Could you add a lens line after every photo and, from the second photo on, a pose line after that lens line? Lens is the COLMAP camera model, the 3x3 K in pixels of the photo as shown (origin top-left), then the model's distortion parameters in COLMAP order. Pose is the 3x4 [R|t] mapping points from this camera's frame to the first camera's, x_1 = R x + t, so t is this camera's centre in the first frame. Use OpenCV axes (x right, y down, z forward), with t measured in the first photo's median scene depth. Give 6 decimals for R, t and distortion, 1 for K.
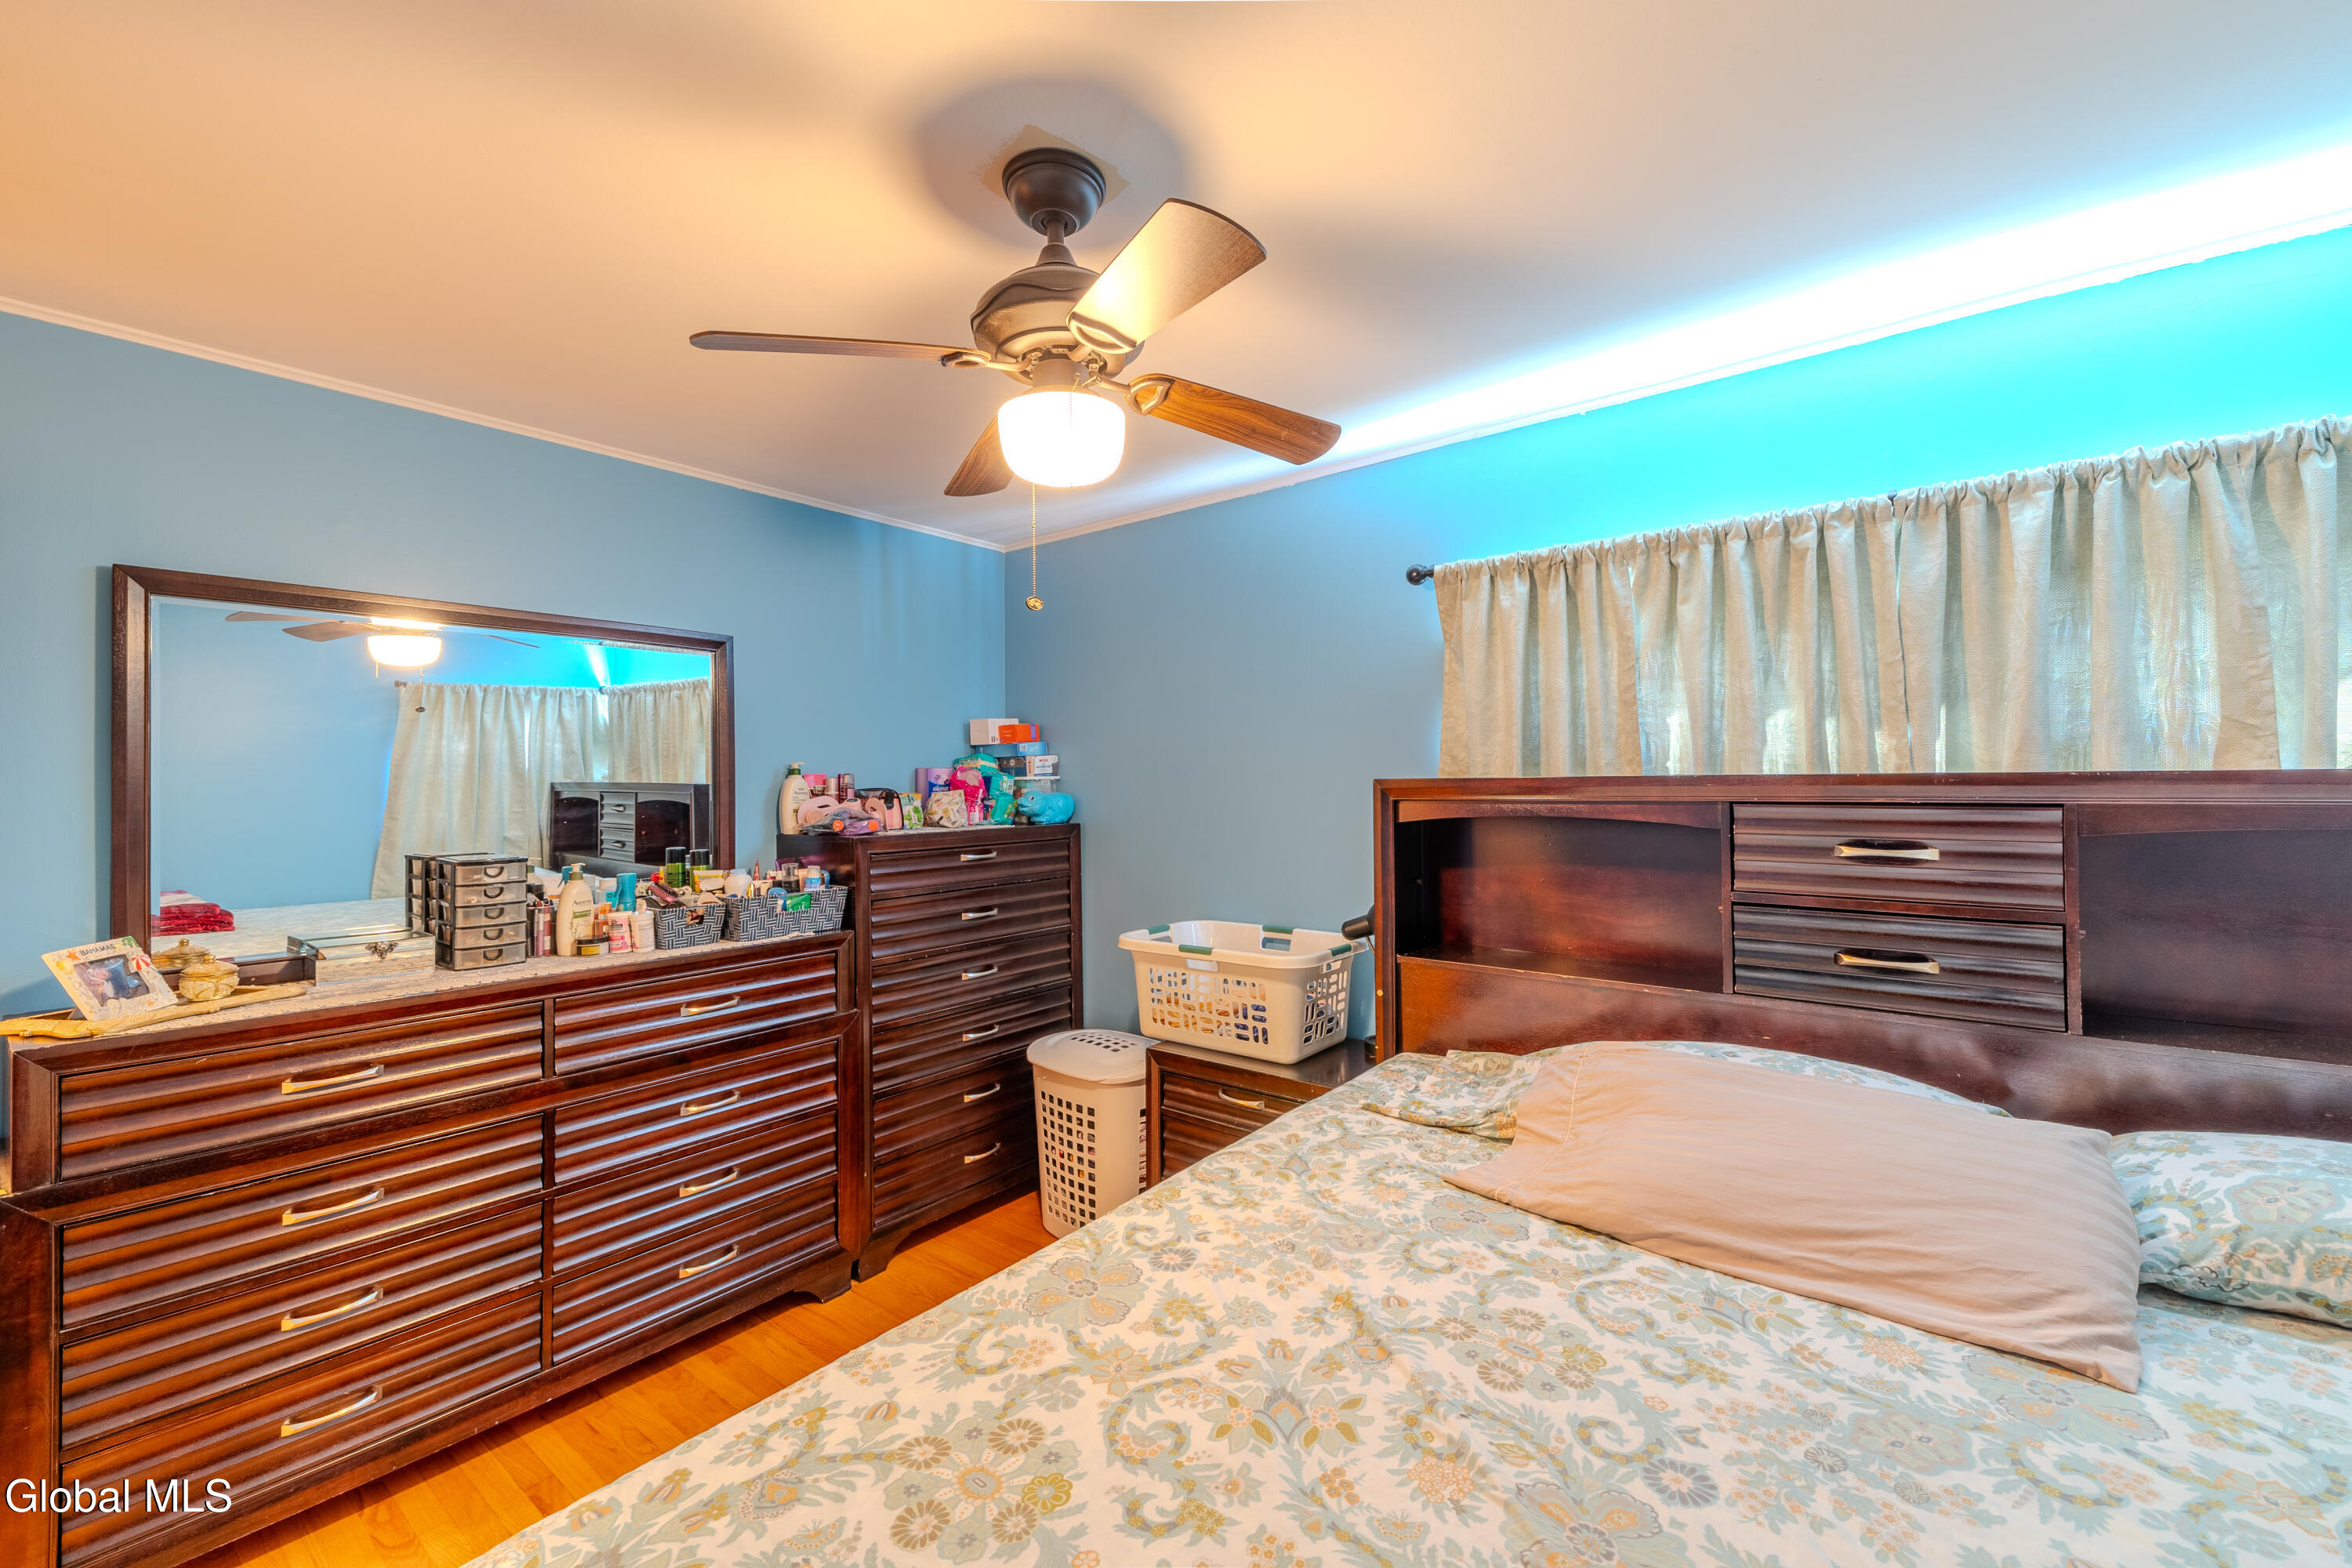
lens RADIAL K [[952.7, 0, 1171.2], [0, 952.7, 777.1], [0, 0, 1]] dist [0.058086, -0.021817]
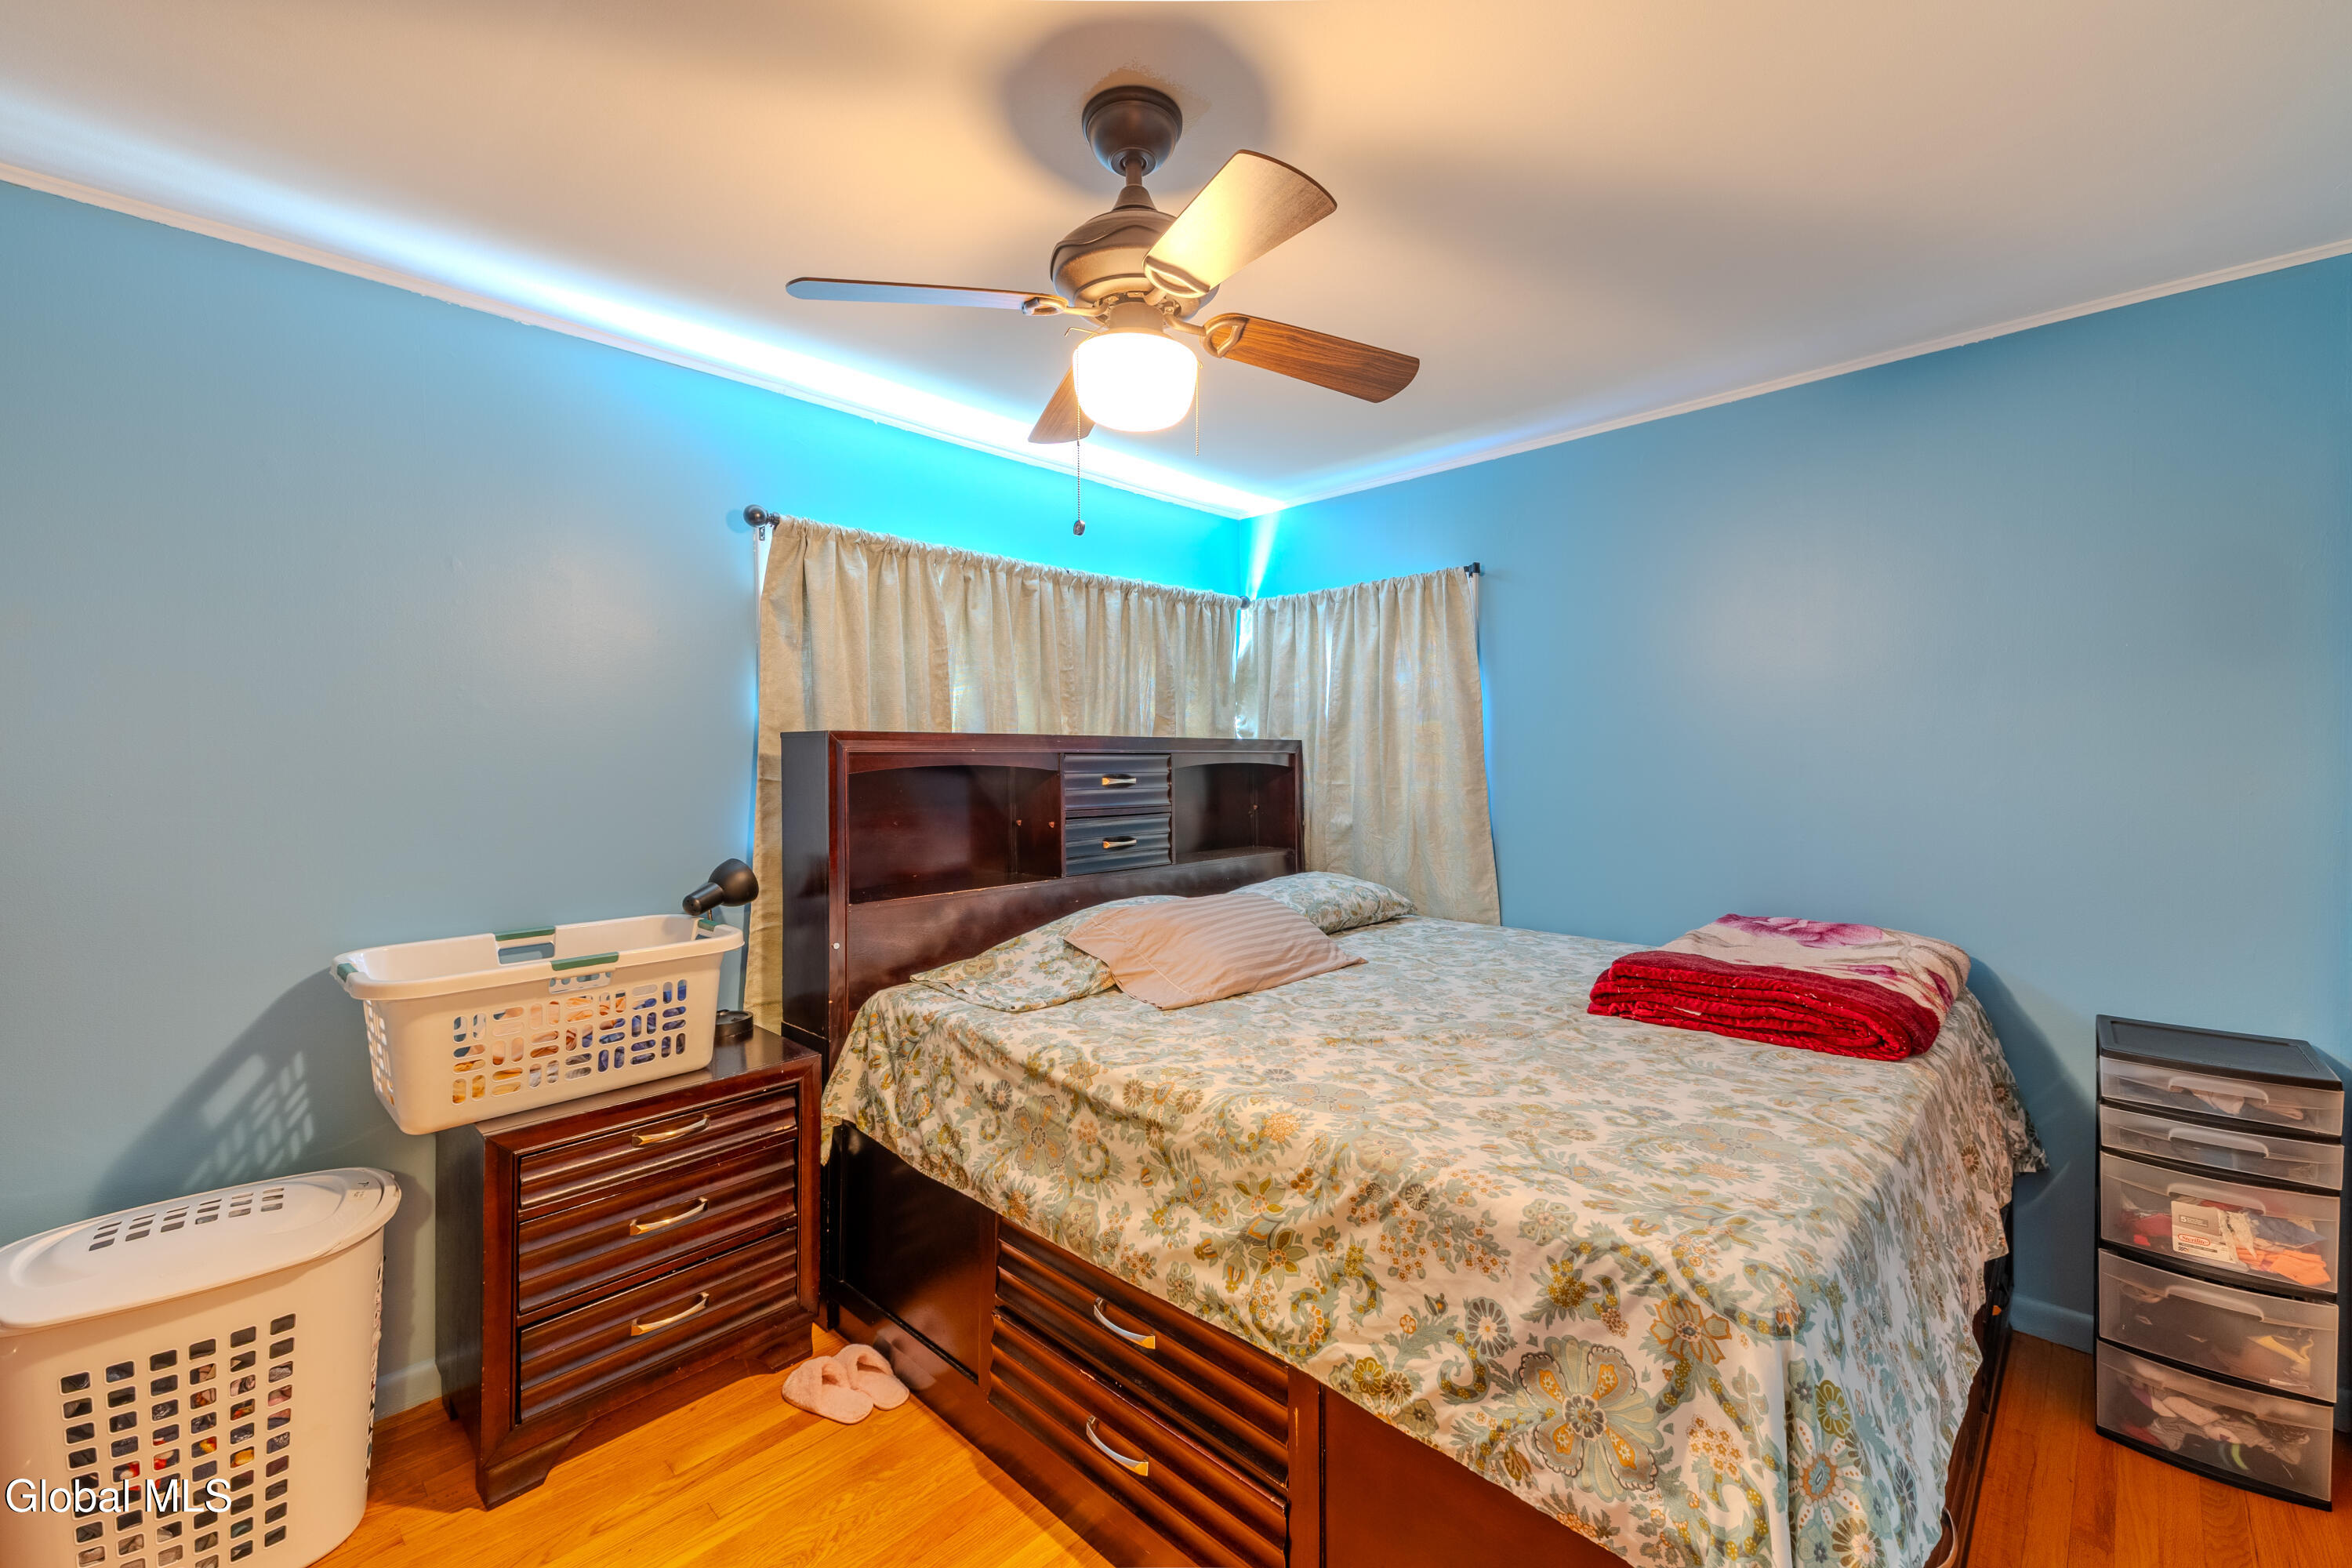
lens RADIAL K [[952.7, 0, 1171.2], [0, 952.7, 777.1], [0, 0, 1]] dist [0.058086, -0.021817]
pose [[0.097787, -0.014932, 0.995095, -0.749111], [-0.007053, 0.999852, 0.015697, 0.032891], [-0.995182, -0.008553, 0.097667, 0.568126]]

• **Exercise**
Repeat all of the data above word for word, leaving out the pictures.

• **Solution below**
Could you add a lens line after every photo and, from the second photo on, a pose line after that lens line? Lens is the COLMAP camera model, the 3x3 K in pixels of the photo as shown (origin top-left), then the model's distortion parameters in COLMAP order. Pose is the 3x4 [R|t] mapping points from this camera's frame to the first camera's, x_1 = R x + t, so t is this camera's centre in the first frame. Use OpenCV axes (x right, y down, z forward), with t measured in the first photo's median scene depth. Give 6 decimals for R, t and distortion, 1 for K.
lens RADIAL K [[952.7, 0, 1171.2], [0, 952.7, 777.1], [0, 0, 1]] dist [0.058086, -0.021817]
lens RADIAL K [[952.7, 0, 1171.2], [0, 952.7, 777.1], [0, 0, 1]] dist [0.058086, -0.021817]
pose [[0.097787, -0.014932, 0.995095, -0.749111], [-0.007053, 0.999852, 0.015697, 0.032891], [-0.995182, -0.008553, 0.097667, 0.568126]]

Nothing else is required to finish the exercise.